『ハックルベリイ・フィンの冒険』の一大事。
『ハックルベリイ・フィンの冒険』は、ときどきパラパラ見たり、何度かはシッカリ全部読んだりしている。『トム・ソーヤの冒険』もいいが、ハックのほうが、おもしろいだけじゃなく、なんてのかな、あの開放的な自由の思想ってのかなあ、それがいいドラッグになってカツが入るのだ。
ところがだ、そうまで入れ込んでいたのに、といってもおれの「入れ込み」ぐあいはネチネチが嫌いだからテキトーなんだが、テキトーだから、いろいろ見逃している。
今回、おれにとっては一大事を見逃していたのに気がついた。だから、こうして書いている。
それは、新潮文庫版の33刷(1982年6月)だと、本文が始まってすぐ、2ページ目にあるのだ。
ハックが几帳面で上品で堅苦しいダグラス未亡人のもとを一度は逃げ出し、そしてトム・ソーヤに捜し出され連れ戻されたあと。
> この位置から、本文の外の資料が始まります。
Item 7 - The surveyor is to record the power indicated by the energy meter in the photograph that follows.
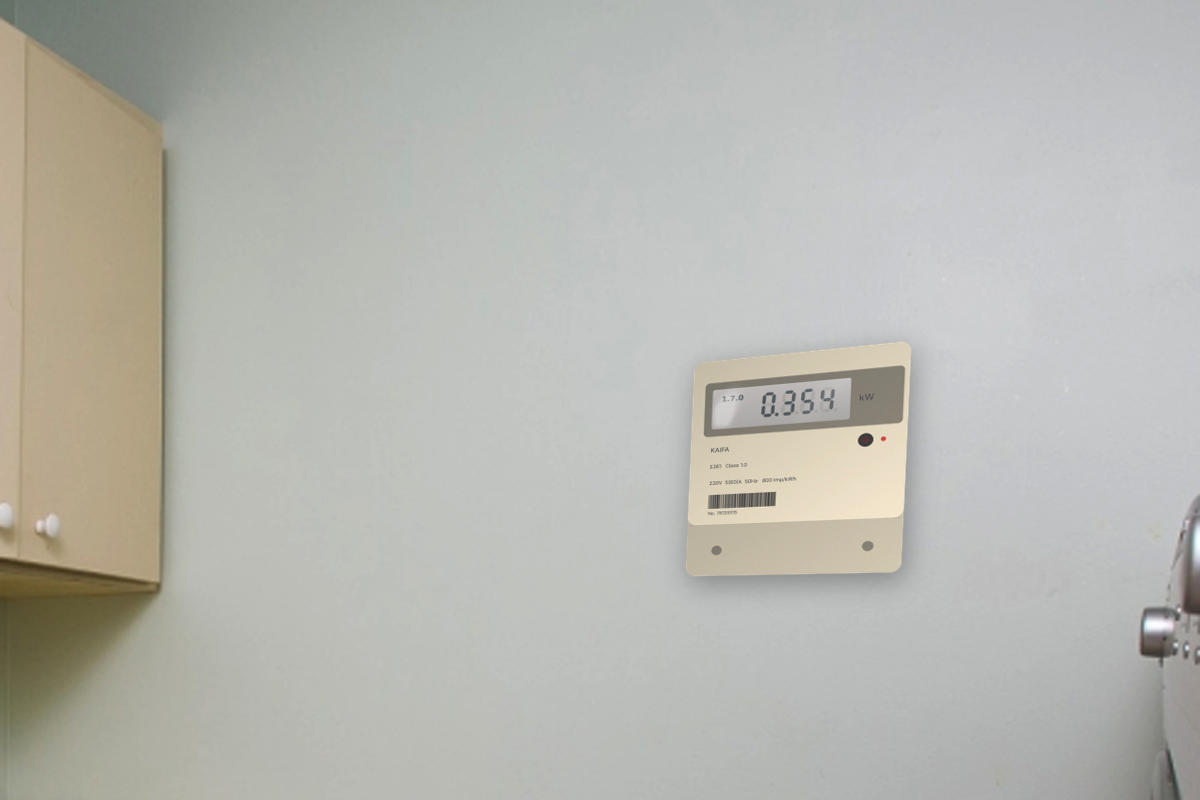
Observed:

「またもや、元の通りのことが始まった。未亡人が夕食の鐘を鳴らすと、時間どおりに行かねばならず、食卓についてもすぐ食べてはいけない。未亡人が頭を垂れて食べもののことをくどくど言うのを待たねばならないのだ。別に食べものがどうかなっているわけじゃないのに、――ただ、なにもかも別々に料理してあるというだけのことだ。これが残飯桶の中だと話がちがう。いろんなものが一緒くたになり汁がまざり合ってずっと味がいいのだ。」
これはもう、ハックというより作者のマーク・トウェインに拍手喝采を送るべきだな。
別々に料理し別々の皿にもった、単品単一型の美味追求より、残飯桶の中で「いろんなものが一緒くたになり汁がまざり合ってずっと味がいいのだ」と、複合融合型美味追求のぶっかけめし・汁かけめしを語っている。
これをよろこばずにいられるか。
しかし、なんで、ここんとこを見逃していたんだろう。『ぶっかけめしの悦楽』(1999年)を書いたときも、『汁かけめし快食學』(2004年)を書いたときも、気が付いていなかったのか。気が付いていたら、ゼッタイ引用したもんな。どこに目をつけて読んでいたんだ。
ま、おれの頭も目もザルだけどさ。
いやあ、さすが「現代アメリカ文学の源泉」といわれるこの作品だ、と、こういうとこで評価したいね。書かれた、ふだんの食事にあらわれる思想は、その文学や文化の本質だ。
と考えると、夏目漱石だの森鴎外だのを奉り、文学というと上品に気取って人びとの上にそびえようという日本の近現代文学そしてその影響下のテキストどもは……おっと、これ以上はやめておこう。
とにかく、ハックルベリイは何度読んでも、たのしい。